May 22, 2006
News from the Committee to Protect Journalists
|’China’s Hidden Unrest’ explored in new CPJ report
News coverage of vast rural unrest in China is being systematically censored in the nation’s biggest media crackdown since the aftermath of the1989 Tiananmen Square pro-democracy demonstrations, a special report in the coming edition of CPJ’s magazine Dangerous Assignments has found.
CPJ Senior Asia Research Associate Kristin Jones spent two weeks in China interviewing editors, reporters, and activists about the widespread protests—and efforts by the government to silence the reporters who cover them. She found that the Communist Party has issued stringent new guideline to rein in reporters, but that technology in the hands of ordinary Chinese citizens has made the suppression of news more difficult.
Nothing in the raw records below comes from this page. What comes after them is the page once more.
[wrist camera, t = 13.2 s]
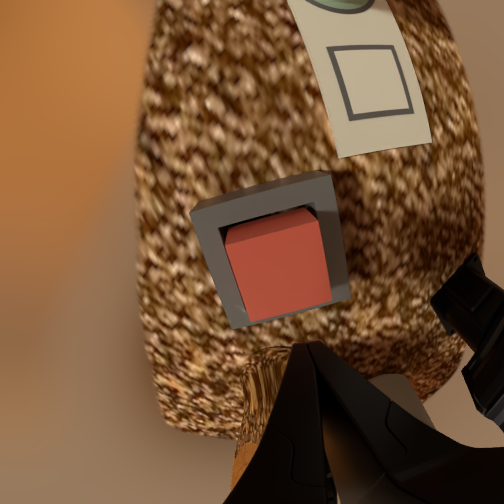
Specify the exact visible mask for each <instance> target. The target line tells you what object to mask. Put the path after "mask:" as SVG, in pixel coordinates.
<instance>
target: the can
mask: <svg viewBox="0 0 504 504" xmlns="http://www.w3.org/2000/svg"><path fill="white" fill-rule="evenodd" d="M368 381H369V382H371V383H372V384H373V385H374V386H375V387H377V388H378V389H379V390H380V391H382V392H383V393H384V394H385V395H387V396H388V397H389V398H390V399H391V401H392V400H393V401H394V402H396V403H397V404H398V405H399V406H401V407H402V408H403V409H405V410H406V411H407V412H409V413H410V414H411V415H413V416H414V417H416V418H417V419H419V420H420V421H422V422H424V423H425V424H427V425H428V426H430V427H432V428H433V429H435V427H434V425H433V423H432V421H431V419H430V417H429V416H428V414H427V412H426V410H425V408H424V406H423V404H422V403H421V401H420V399H419V397H418V396H417V394H416V392H415V390H414V389H413V387H412V385H411V383H410V382H409V380H408V378H407V377H406V376H404V375H402V374H382V375H378V376H375V377H373V378H371V379H369V380H368ZM435 430H436V429H435Z"/></svg>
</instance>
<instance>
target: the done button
mask: <svg viewBox="0 0 504 504" xmlns="http://www.w3.org/2000/svg"><path fill="white" fill-rule="evenodd" d="M225 248H226V251H227V254H228V257H229V260H230V263H231V266H232V269H233V272H234V275H235V278H236V281H237V284H238V287H239V290H240V293H241V296H242V298H243V301H244V304H245V307H246V310H247V313H248V316H249V319H250V321H251V322H254V321H258V320H262V319H266V318H270V317H274V316H278V315H282V314H286V313H290V312H293V311H297V310H301V309H305V308H308V307H312V306H315V305H319V304H322V303H326V302H329V301H332V295H331V289H330V282H329V276H328V270H327V265H326V259H325V254H324V248H323V243H322V238H321V233H320V228H319V223H318V220H317V219H316V218H315V217H314V216H313V215H312V214H311V213H310V212H309V211H308V210H307V209H306V208H305V207H303V208H299V209H295V210H291V211H287V212H284V213H280V214H276V215H272V216H269V217H265V218H261V219H258V220H254V221H250V222H247V223H243V224H239V225H236V226H232V227H229V228H228V232H227V237H226V242H225Z"/></svg>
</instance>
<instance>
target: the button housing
mask: <svg viewBox="0 0 504 504" xmlns="http://www.w3.org/2000/svg"><path fill="white" fill-rule="evenodd" d="M304 204H305V205H306V209H307V210H308V211H309V212H310V213H311V214H312V215H313V216H314V217H315V218H316V219H317V220H318V223H319V228H320V233H321V238H322V243H323V248H324V254H325V259H326V265H327V270H328V276H329V282H330V289H331V295H332V301H329V302H326V303H322V304H319V305H315V306H312V307H308V308H305V309H301V310H297V311H293V312H290V313H286V314H282V315H278V316H274V317H270V318H266V319H262V320H258V321H254V322H251V321H250V319H249V316H248V313H247V310H246V307H245V304H244V301H243V298H242V296H241V293H240V290H239V287H238V284H237V281H236V278H235V275H234V272H233V269H232V266H231V263H230V260H229V257H228V254H227V251H226V248H225V242H226V237H227V232H228V231H227V228H226V225H230V224H233V223H237V222H240V221H244V220H247V219H251V218H255V217H258V216H262V215H266V214H269V213H273V212H277V211H281V210H285V209H288V208H292V207H296V206H300V205H304ZM189 214H190V217H191V220H192V223H193V226H194V229H195V232H196V234H197V237H198V240H199V243H200V246H201V249H202V251H203V254H204V257H205V260H206V262H207V265H208V268H209V271H210V273H211V276H212V279H213V281H214V284H215V287H216V289H217V292H218V295H219V297H220V300H221V302H222V305H223V307H224V310H225V313H226V315H227V318H228V320H229V323H230V325H231V328H232V329H236V328H241V327H245V326H249V325H254V324H258V323H262V322H266V321H270V320H274V319H278V318H282V317H286V316H290V315H294V314H297V313H301V312H305V311H308V310H312V309H315V308H319V307H322V306H326V305H329V304H333V303H336V302H339V301H343V300H346V299H349V298H351V294H350V285H349V277H348V270H347V262H346V255H345V248H344V242H343V236H342V230H341V224H340V218H339V213H338V207H337V202H336V197H335V192H334V187H333V182H332V178H331V175H330V174H327V173H324V172H321V171H318V170H315V171H310V172H306V173H302V174H298V175H294V176H290V177H286V178H282V179H278V180H274V181H270V182H266V183H263V184H259V185H255V186H252V187H248V188H244V189H241V190H237V191H234V192H230V193H227V194H224V195H220V196H217V197H213V198H210V199H207V200H204V201H200V202H198V203H197V204H196V205H195V207H194V208H193V209H192V210H191V211H190V212H189Z"/></svg>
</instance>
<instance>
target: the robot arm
mask: <svg viewBox="0 0 504 504" xmlns="http://www.w3.org/2000/svg"><path fill="white" fill-rule="evenodd" d="M430 305H431V306H432V308H433V310H434V311H435V313H436V315H437V316H438V318H439V320H440V321H441V323H442V325H443V327H444V328H445V330H446V332H447V333H448V335H449V336H451V335H453V334H454V333H455V332H457V333H458V335H459V336H460V337H461V338H462V339H463V340H464V341H465V342H466V343H467V345H468V346H469V347H470V348H471V349H472V350H473V351H474V355H473V356H472V358H471V359H470V361H469V362H468V364H467V365H466V366H464V368H463V369H462V371H461V372H462V375H463V377H464V380H465V382H466V384H467V387H468V389H469V391H470V394H471V396H472V399H473V401H474V404H475V407H476V409H477V410H478V411H479V412H480V413H481V414H483V415H484V416H485V417H486V418H488V419H490V420H492V421H494V422H495V423H496V424H497V425H498V426H499V427H500V429H501V430H502V431H503V432H504V290H503V289H502V288H501V287H499V286H498V285H497V284H495V283H494V282H492V281H491V280H490V279H488V278H487V277H486V276H485V273H484V270H483V267H482V264H481V261H480V259H479V256H478V255H477V254H476V253H472V254H471V255H470V257H469V258H468V259H467V260H466V261H465V263H464V264H463V265H462V266H461V267H460V268H459V270H458V271H457V272H456V273H455V274H454V275H453V276H452V278H451V279H450V280H449V281H448V282H447V283H446V284H445V285H444V286H443V287H442V288H441V289H440V290H439V292H438V293H437V294H436V295H435V296H434V297H433V298H432V299H431V301H430ZM325 452H326V455H327V459H328V462H329V465H330V469H331V472H332V476H333V479H334V482H335V486H336V489H337V493H338V496H339V500H340V503H341V504H504V447H494V448H474V447H469V446H465V445H463V444H460V443H458V442H456V441H454V440H453V439H451V438H449V437H447V436H445V435H444V434H442V433H440V432H439V431H437V430H435V429H433V428H432V427H430V426H428V425H427V424H425V423H424V422H422V421H420V420H419V419H417V418H416V417H414V416H413V415H411V414H410V413H409V412H407V411H406V410H405V409H403V408H402V407H401V406H399V405H398V404H397V403H396V402H394V401H393V400H392V401H391V399H390V398H389V397H388V396H387V395H385V394H384V393H383V392H382V391H380V390H379V389H378V388H377V387H375V386H374V385H373V384H372V383H371V382H369V381H368V380H367V379H366V378H364V377H363V376H362V375H361V374H360V373H358V372H357V371H356V370H355V369H353V368H352V367H351V366H350V365H349V364H347V363H346V362H345V361H344V360H343V359H341V358H340V357H339V356H338V355H337V354H335V353H334V352H333V351H332V350H331V349H329V348H328V347H327V346H326V345H325V344H323V343H322V342H321V341H319V340H316V341H309V342H307V343H305V342H300V343H294V344H293V345H292V348H291V351H290V355H289V358H288V361H287V365H286V368H285V371H284V374H283V377H282V381H281V384H280V387H279V390H278V393H277V396H276V399H275V402H274V405H273V408H272V411H271V414H270V416H269V419H268V423H267V424H266V427H265V430H264V433H263V435H262V438H261V440H260V442H259V445H258V447H257V449H256V451H255V453H254V455H253V457H252V459H251V460H250V462H249V464H248V466H247V467H246V469H245V471H244V472H243V474H242V475H241V477H240V479H239V480H238V482H237V483H236V485H235V486H234V488H233V489H232V491H231V492H230V494H229V496H228V497H227V498H226V500H225V501H224V503H223V504H329V501H328V490H327V473H326V459H325Z"/></svg>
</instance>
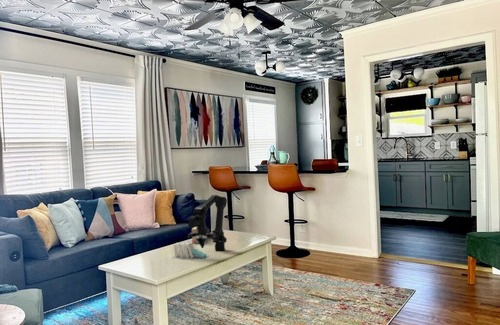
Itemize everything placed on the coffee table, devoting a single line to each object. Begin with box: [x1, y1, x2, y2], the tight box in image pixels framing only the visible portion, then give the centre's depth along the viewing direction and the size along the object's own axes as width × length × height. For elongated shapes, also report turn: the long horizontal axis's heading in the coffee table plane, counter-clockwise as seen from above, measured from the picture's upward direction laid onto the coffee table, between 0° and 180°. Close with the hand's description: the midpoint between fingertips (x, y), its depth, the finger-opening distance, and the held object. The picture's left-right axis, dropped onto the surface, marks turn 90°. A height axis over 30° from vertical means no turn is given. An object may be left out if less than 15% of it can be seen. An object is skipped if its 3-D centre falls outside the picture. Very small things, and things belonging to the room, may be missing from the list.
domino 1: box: [173, 242, 181, 257], centre depth 270 cm, size 2×5×9 cm, turn 158°
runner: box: [171, 255, 211, 261], centre depth 266 cm, size 26×10×1 cm, turn 68°
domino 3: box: [185, 242, 191, 258], centre depth 267 cm, size 2×5×9 cm, turn 159°
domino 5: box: [192, 248, 208, 258], centre depth 264 cm, size 2×5×9 cm
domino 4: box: [187, 242, 197, 258], centre depth 266 cm, size 2×5×9 cm, turn 158°
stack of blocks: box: [191, 227, 208, 245], centre depth 317 cm, size 21×6×12 cm, turn 169°
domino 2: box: [180, 242, 186, 257], centre depth 269 cm, size 2×5×9 cm, turn 158°
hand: (202, 247), depth 263 cm, fingers closed
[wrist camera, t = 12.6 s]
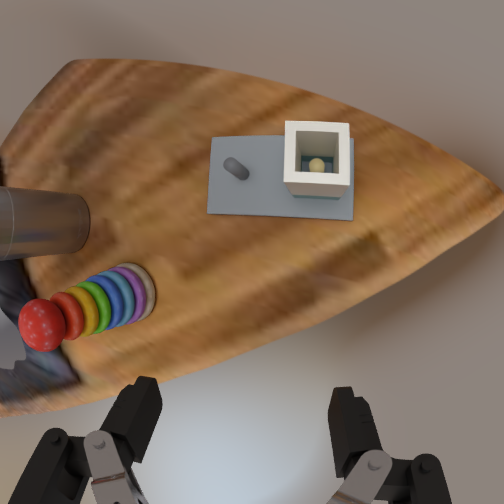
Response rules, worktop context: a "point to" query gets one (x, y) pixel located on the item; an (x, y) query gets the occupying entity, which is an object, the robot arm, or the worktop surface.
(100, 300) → the stacking toy
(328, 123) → the sleeve
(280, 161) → the pin board
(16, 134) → the worktop surface
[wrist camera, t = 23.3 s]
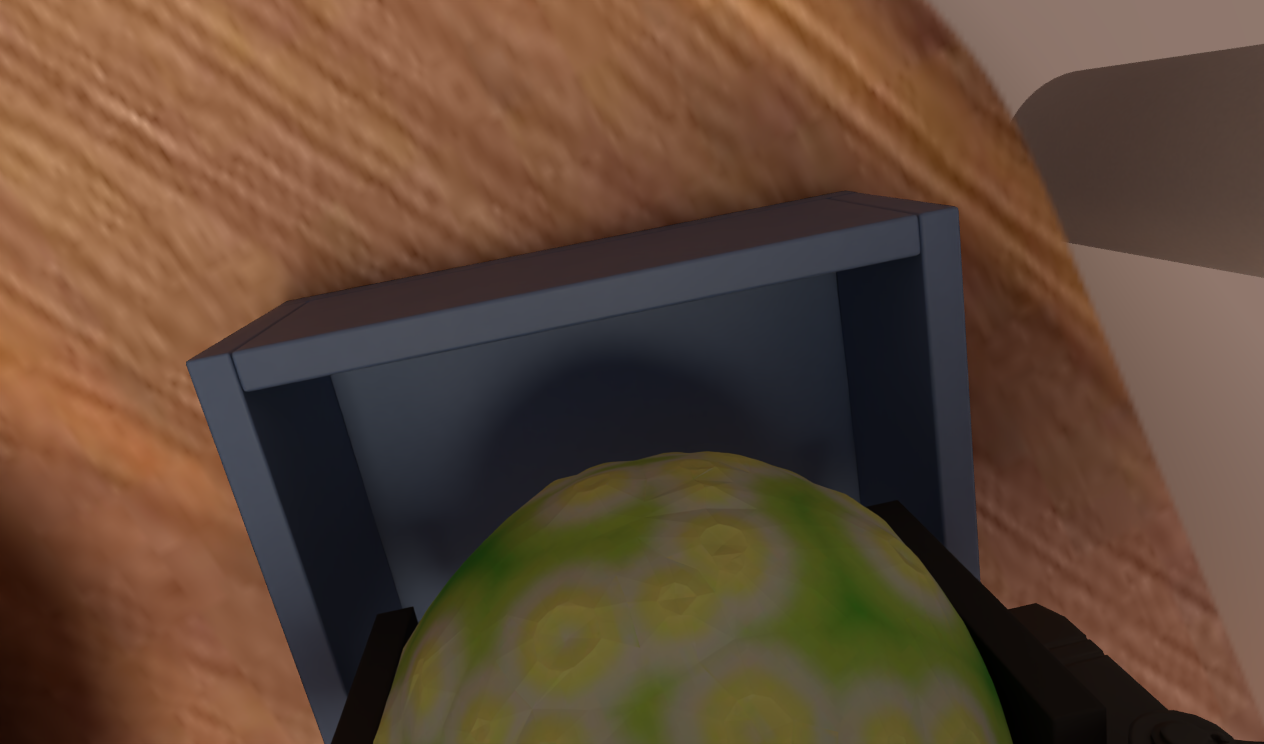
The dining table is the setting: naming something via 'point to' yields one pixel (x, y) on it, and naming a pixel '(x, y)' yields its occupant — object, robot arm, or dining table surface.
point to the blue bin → (586, 396)
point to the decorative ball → (692, 622)
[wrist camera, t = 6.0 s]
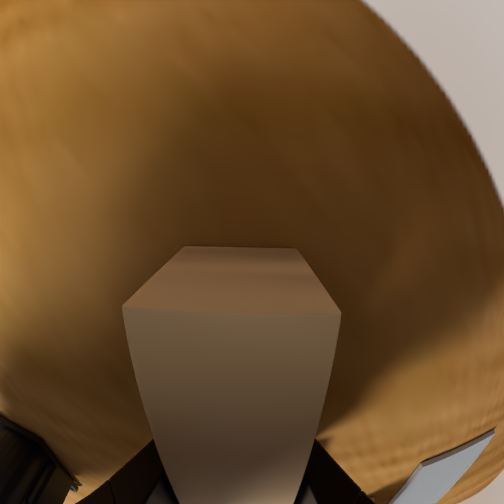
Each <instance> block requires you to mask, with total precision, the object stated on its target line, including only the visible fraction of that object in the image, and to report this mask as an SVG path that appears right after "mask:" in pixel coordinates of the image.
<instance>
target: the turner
mask: <svg viewBox="0 0 504 504" xmlns="http://www.w3.org/2000/svg"><path fill="white" fill-rule="evenodd" d="M122 313H123V319H124V325H125V330H126V336H127V341H128V346H129V351H130V355H131V360H132V364H133V369H134V373H135V377H136V381H137V385H138V389H139V393H140V396H141V400H142V404H143V407H144V410H145V414H146V417H147V420H148V424H149V427H150V430H151V433H152V436H153V439H154V442H155V445H156V447H157V450H158V453H159V456H160V458H161V461H162V464H163V466H164V469H165V471H166V474H167V476H168V479H169V481H170V483H171V486H172V488H173V490H174V492H175V495H176V497H177V499H178V501H179V503H180V504H293V503H294V501H295V498H296V495H297V493H298V490H299V487H300V484H301V481H302V478H303V475H304V472H305V469H306V466H307V463H308V460H309V456H310V453H311V450H312V446H313V443H314V439H315V436H316V432H317V429H318V425H319V421H320V417H321V413H322V409H323V405H324V401H325V397H326V393H327V388H328V384H329V379H330V375H331V370H332V365H333V360H334V355H335V350H336V344H337V339H338V333H339V327H340V321H341V314H342V313H341V311H340V310H339V308H338V307H337V305H336V304H335V303H334V301H333V300H332V298H331V297H330V295H329V294H328V292H327V291H326V289H325V288H324V286H323V285H322V284H321V282H320V281H319V279H318V278H317V276H316V275H315V273H314V272H313V271H312V269H311V268H310V266H309V265H308V263H307V262H306V261H305V259H304V258H303V256H302V255H301V254H300V252H299V251H298V249H297V248H253V247H205V246H184V247H183V248H182V249H181V250H180V251H179V252H177V253H176V254H175V255H174V256H173V257H172V258H171V259H170V260H169V261H168V262H167V263H166V264H165V265H164V266H163V267H161V268H160V269H159V270H158V271H157V272H156V273H155V274H154V275H153V276H152V277H151V278H150V279H149V280H148V281H147V282H146V283H145V284H144V285H143V286H142V287H141V288H140V289H139V290H138V291H136V292H135V293H134V294H133V295H132V296H131V297H130V298H129V299H128V300H127V301H126V302H125V303H124V304H123V305H122Z"/></svg>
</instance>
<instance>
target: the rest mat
mask: <svg viewBox="0 0 504 504" xmlns="http://www.w3.org/2000/svg"><path fill="white" fill-rule="evenodd" d="M494 434H495V432H494V431H493V430H492V431H490V432H488V433H486V434H484V435H483V436H481V437H479V438H477V439H475V440H473V441H471V442H469V443H467V444H465V445H463V446H461V447H458V448H456V449H454V450H452V451H449V452H447V453H445V454H442V455H440V456H437V457H435V458H432V459H430V460H427V461H424V462H422V463H420V464H419V466H418V467H417V468H416V470H415V471H414V472H413V474H412V475H411V476H410V478H409V479H408V480H407V482H406V483H405V484H404V485H403V487H402V488H401V489H400V490H399V491H398V493H397V494H396V495H395V496H394V497H393V498H392V499H391V501H390V502H389V503H388V504H435V503H436V502H437V501H438V500H439V499H440V498H441V497H442V496H443V495H444V494H445V493H446V492H447V491H448V490H449V489H450V488H451V487H452V486H453V485H454V484H455V483H456V482H457V481H458V480H459V479H460V477H461V476H462V475H463V474H464V473H465V472H466V471H467V469H468V468H469V467H470V466H471V465H472V463H473V462H474V461H475V460H476V459H477V457H478V456H479V455H480V453H481V452H482V451H483V449H484V448H485V447H486V445H487V444H488V443H489V441H490V440H491V439H492V437H493V436H494Z"/></svg>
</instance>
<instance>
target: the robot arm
mask: <svg viewBox="0 0 504 504" xmlns="http://www.w3.org/2000/svg"><path fill="white" fill-rule="evenodd" d="M78 489H79V488H78V486H77V485H76V484H75V483H74V482H73V480H72V479H71V478H70V477H69V475H68V474H67V473H66V472H65V470H64V469H63V468H62V467H61V465H60V464H59V463H58V461H57V460H56V459H55V457H54V456H53V454H52V453H51V452H50V450H49V449H48V447H47V446H46V444H45V443H44V442H43V441H42V440H41V439H40V438H39V437H37V436H35V435H33V434H31V433H29V432H27V431H25V430H23V429H22V428H20V427H18V426H16V425H14V424H12V423H11V422H9V421H7V420H5V419H4V418H2V417H0V504H63V502H64V500H65V498H66V496H67V494H68V492H69V490H72V491H74V492H77V491H78ZM76 504H180V503H179V501H178V499H177V497H176V495H175V492H174V490H173V488H172V486H171V483H170V481H169V479H168V476H167V474H166V471H165V469H164V466H163V464H162V461H161V458H160V456H159V453H158V450H157V447H156V445H155V442H154V439H152V440H151V441H150V442H149V443H148V444H147V445H146V446H145V447H144V448H143V449H142V450H141V451H140V452H139V453H137V454H136V455H135V456H134V457H133V458H132V459H131V460H130V461H129V462H128V463H126V464H125V465H124V466H123V467H122V468H121V469H120V470H119V471H117V472H116V473H115V474H114V475H113V476H112V477H111V478H109V480H107V481H106V482H105V483H103V484H102V485H101V486H100V487H99V488H97V489H96V490H95V491H94V492H92V493H91V494H90V495H88V496H87V497H85V498H84V499H82V500H80V501H79V502H77V503H76ZM293 504H376V503H375V502H374V501H372V500H371V499H370V498H369V497H368V496H367V495H366V493H365V492H364V491H361V488H360V487H359V486H358V485H357V484H356V483H355V482H354V481H353V480H352V479H351V478H350V477H349V476H348V475H347V473H346V472H345V471H344V470H343V469H342V468H341V467H340V466H339V465H338V464H337V462H336V461H335V460H334V459H333V458H332V457H331V456H330V455H329V453H328V452H327V451H326V450H325V449H324V448H323V447H322V445H321V444H320V443H319V442H318V441H317V440H316V438H315V439H314V443H313V446H312V450H311V453H310V456H309V460H308V463H307V466H306V469H305V472H304V475H303V478H302V481H301V484H300V487H299V490H298V493H297V495H296V498H295V501H294V503H293Z"/></svg>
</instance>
The spring/summer edition of the magazine, to be released May 23, also features an update on the case of Wall Street Journal reporter Daniel Pearl , the impact of the Danish cartoon controversy, and a firsthand account of life as a reporter in Baghdad by Washington Post Special Correspondent Bassam Sebti.
Read the advance version of the Daniel Pearl case:
And read Sebti’s first-person account:
CPJ advocacy secures release of three African journalists
In the Gambia and Ethiopia, CPJ welcomes some good news amid daunting press conditions. Musa Saidykhan and Madi Ceesay, two senior journalists from the Independent, a leading Gambian newspaper, were freed without charge on April 20. CPJ lobbied extensively during the three weeks they were held in the custody of the country’s National Intelligence Agency. A third journalist, Lamin Fatty, is still detained without charge. CPJ wrote a letter to Gambian President Yahya A.J.J. Jammeh on May 17 protesting his detention.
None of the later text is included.